Of course not. Despite any brasswork you might find in Edinburgh, Lloyds - with the remnants of Bank of Scotland in its bowels - has long had its HQ in London. RBS, that fallen giant four-fifths owned by the UK Government, is a "Scottish bank" only in a formal, historical sense. It has operations based here because, as McEwan said, of "the skills and knowledge of our people". Its true corporate identity is transnational.

You could say the same of Standard Life and BP. They operate in many parts of the planet. Often they function in places that are less risky than downright dangerous. Somehow they cope. But when an extraordinary 97% of Scotland's adult population registers to vote in a democratic referendum, those who run these firms want us to believe they must club the panic button.

RBS, with George Osborne as its overseer, would probably claim it doesn't play with politics. So what are the risks it fears? Better Together's favourite tale is that an independent country would not be able to "stand behind" a bank with a balance sheet embracing hundreds of billions. Another collapse, we hear, would be another Darien. If not, the flight of RBS would cost Scotland millions in corporation tax.

First, the bank doesn't pay any of that just at the moment, thanks to its parlous condition. Secondly, as Salmond explained to Robinson last week, the tax is levied according to the places in which commercial activity takes place. Unless RBS means to shut down every operation in Scotland - and it intends nothing of the kind - corporation tax is irrelevant to the argument.
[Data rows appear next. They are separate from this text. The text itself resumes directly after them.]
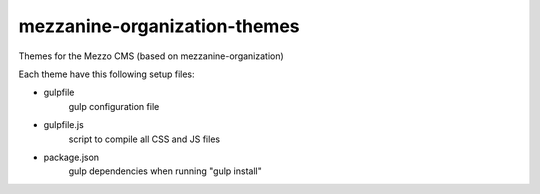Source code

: mezzanine-organization-themes
=============================

Themes for the Mezzo CMS (based on mezzanine-organization)

Each theme have this following setup files:

- gulpfile
    gulp configuration file
- gulpfile.js \
    script to compile all CSS and JS files
- package.json \
    gulp dependencies when running "gulp install"


.. _Compass : http://compass-style.org/
.. _Sass: http://sass-lang.com/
For now, upwards of 80% of the shares are owned by the UK Government. The risk of another RBS failure falls on London, not Edinburgh. But even that fact is not the entire truth. Who is this "lender of last resort" mentioned so often by Alistair Darling? The honest answer, for transnational banks, is "lots of countries".

As Business for Scotland has recalled, emergency loans of £285 billion and £115bn were made ­available to RBS and HBOS respectively when global banking went to hell. Those huge sums were made available to "Scottish banks" by the US Federal Reserve. That's how the system (or scam) works. Barclays, the most English of banks, got £552bn from the Fed. Everything depends on where a bank is doing business. The idea that such institutions exist thanks to one country is ancient history.

Those who run the things are cynical enough, nevertheless, to please their political friends and give the peasantry a scare. On Thursday afternoon, the BBC's Robert Peston let it be known that David Cameron had been chatting with supermarket bosses to urge them - as the journalist tweeted - to "go public on how prices would rise in indie Scotland". Just like that. It is not plausible to believe that RBS, Lloyds and the rest were not given the same friendly advice.

Is that what passes for democracy in Britain? Is that how you deal with a people trying to make a better society? Those are rhetorical questions. On Thursday, they will need an unambiguous answer. Better Together with the bankers and bullies of a corrupt UK? If that's still what you think, they saw you coming.